There is authorized to be appropriated to the Secretary $30,000,000 for the purpose of facilitating the NIC’s initial operations.

(b)

Appropriations authorized for conduct of business of NIC

There are authorized to be appropriated to the Secretary $3,000,000,000 for each of the fiscal years 2009 through 2012 to make the capital contributions in accordance with section 9(a)(1)(A) for the purpose of carrying out this Act.

(c)

Establishment of NIC account

Before the transition date, the funds appropriated under subsection (b) shall be deposited in an account to be established in the Treasury of the United States to be known as the National Infrastructure Development Corporation Account, which shall be available to the Corporation, without need for further appropriation and without fiscal year limitation, for carrying out its purposes, functions and powers, including the investment and reinvestment of these funds as permitted in this Act, and which shall not be subject to apportionment under subchapter II of chapter 15 of title 31, United States Code.
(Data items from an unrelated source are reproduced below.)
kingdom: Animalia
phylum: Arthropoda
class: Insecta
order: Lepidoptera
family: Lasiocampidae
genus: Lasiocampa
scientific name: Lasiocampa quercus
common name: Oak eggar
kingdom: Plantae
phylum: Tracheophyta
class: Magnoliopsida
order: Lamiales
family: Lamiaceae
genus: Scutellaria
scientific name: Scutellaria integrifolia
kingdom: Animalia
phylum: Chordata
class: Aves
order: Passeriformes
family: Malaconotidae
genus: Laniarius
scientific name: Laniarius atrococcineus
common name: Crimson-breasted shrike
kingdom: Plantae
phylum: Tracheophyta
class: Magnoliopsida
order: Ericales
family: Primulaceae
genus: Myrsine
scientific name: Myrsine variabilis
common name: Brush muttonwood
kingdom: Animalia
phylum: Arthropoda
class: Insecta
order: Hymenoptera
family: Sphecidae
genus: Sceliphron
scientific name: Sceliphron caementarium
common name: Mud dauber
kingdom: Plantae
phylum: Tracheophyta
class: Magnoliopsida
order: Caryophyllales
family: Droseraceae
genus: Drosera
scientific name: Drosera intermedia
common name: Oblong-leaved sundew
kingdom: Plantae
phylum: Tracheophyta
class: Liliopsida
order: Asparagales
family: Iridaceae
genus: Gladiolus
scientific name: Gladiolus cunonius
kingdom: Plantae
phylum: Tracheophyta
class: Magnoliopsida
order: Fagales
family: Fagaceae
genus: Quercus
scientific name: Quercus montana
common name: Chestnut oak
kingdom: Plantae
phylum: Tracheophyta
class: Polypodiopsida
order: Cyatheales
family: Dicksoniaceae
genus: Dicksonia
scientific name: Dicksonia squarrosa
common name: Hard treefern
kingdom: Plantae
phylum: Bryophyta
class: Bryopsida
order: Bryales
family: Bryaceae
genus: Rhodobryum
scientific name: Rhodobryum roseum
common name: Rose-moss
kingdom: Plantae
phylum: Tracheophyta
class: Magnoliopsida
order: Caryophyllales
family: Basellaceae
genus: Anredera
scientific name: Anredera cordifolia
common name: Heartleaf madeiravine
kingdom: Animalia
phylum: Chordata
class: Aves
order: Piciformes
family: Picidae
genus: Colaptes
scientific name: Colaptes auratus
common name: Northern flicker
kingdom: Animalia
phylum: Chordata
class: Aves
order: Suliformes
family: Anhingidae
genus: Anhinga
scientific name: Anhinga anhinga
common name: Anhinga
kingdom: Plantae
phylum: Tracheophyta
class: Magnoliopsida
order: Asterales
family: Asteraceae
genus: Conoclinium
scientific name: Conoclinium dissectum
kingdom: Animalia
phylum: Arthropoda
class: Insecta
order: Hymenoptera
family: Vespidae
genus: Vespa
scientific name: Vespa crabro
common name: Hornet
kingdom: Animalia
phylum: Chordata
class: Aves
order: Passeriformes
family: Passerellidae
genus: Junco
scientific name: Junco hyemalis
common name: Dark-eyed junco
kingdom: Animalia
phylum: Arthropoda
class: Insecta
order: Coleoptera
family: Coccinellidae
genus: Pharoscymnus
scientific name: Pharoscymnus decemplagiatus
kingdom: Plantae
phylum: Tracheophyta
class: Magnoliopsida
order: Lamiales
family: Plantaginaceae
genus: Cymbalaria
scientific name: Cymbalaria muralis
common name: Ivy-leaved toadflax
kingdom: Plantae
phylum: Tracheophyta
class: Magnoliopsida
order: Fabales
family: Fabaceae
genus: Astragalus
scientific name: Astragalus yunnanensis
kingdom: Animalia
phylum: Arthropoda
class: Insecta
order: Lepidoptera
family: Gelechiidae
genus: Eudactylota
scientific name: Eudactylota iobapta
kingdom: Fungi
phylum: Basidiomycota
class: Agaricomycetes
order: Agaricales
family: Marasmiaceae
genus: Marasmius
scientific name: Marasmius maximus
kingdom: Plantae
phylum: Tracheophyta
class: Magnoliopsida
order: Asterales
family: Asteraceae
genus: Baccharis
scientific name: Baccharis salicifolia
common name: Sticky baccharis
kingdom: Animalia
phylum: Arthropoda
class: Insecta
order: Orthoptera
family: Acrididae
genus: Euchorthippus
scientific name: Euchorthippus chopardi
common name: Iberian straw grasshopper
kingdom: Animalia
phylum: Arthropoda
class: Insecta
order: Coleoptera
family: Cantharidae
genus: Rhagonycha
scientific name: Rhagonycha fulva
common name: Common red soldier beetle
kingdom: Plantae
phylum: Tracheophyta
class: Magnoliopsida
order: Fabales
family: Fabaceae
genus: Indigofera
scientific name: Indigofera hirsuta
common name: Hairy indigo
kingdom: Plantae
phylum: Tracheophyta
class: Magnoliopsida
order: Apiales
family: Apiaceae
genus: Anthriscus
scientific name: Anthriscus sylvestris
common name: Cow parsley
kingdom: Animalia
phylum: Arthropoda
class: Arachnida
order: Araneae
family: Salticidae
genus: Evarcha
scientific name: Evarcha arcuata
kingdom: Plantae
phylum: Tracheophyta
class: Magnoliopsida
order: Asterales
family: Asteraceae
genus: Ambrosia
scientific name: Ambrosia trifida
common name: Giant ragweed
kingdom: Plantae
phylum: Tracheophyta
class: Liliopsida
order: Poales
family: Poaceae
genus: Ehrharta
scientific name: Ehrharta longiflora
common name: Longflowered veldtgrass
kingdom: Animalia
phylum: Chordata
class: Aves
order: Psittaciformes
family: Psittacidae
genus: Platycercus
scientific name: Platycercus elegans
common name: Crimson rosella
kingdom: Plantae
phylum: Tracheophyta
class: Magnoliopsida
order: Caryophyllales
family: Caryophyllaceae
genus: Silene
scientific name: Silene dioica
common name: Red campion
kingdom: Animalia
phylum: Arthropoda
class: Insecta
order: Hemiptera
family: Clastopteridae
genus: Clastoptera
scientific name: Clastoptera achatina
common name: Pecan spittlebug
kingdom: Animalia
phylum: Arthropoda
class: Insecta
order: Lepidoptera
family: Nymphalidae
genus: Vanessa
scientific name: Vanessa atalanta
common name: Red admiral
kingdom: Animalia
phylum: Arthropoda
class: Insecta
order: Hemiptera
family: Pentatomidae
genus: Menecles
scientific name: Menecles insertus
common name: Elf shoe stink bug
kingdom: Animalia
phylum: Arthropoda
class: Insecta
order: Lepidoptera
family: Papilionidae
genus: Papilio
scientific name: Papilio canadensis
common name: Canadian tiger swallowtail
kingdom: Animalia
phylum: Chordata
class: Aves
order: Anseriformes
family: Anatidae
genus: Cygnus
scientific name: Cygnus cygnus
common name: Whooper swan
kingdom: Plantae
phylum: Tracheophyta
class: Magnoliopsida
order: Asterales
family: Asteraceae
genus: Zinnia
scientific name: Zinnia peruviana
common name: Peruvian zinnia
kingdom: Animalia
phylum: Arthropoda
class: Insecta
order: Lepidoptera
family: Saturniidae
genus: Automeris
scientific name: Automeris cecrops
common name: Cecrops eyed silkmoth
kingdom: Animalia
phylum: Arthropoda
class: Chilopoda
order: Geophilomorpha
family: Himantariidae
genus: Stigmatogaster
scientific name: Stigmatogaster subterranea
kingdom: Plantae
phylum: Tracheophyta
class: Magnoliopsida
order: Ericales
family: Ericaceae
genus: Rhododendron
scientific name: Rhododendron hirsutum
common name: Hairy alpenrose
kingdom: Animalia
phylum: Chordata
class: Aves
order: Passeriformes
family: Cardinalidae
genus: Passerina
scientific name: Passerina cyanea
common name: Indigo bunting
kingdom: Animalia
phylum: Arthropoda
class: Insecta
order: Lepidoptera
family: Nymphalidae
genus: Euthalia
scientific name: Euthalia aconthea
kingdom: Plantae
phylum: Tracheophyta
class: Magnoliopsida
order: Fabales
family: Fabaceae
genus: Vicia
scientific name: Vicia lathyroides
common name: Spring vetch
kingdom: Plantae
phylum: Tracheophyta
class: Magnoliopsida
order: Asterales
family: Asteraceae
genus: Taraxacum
The Secretary of the Treasury, in consultation with the board of directors of the Corporation, shall invest amounts in the account in public debt securities with maturities suitable to the needs of the account and bearing interest at rates determined by the Secretary, taking into consideration current market yields on outstanding marketable obligations of the United States of comparable maturities.

20.

Prohibition on additional Federal assistance

Except as otherwise specifically provided by sections 13 and 19, NIC shall receive no appropriations, loans, or other financial assistance from the Federal Government.

21.

Limitation on exercising of powers

Neither the Corporation nor the Insurance Corporation may exercise a power granted to it under this Act with respect to a project or activity involving a corporation (other than the Corporation and the Insurance Corporation) unless the corporation is incorporated under the laws of any State.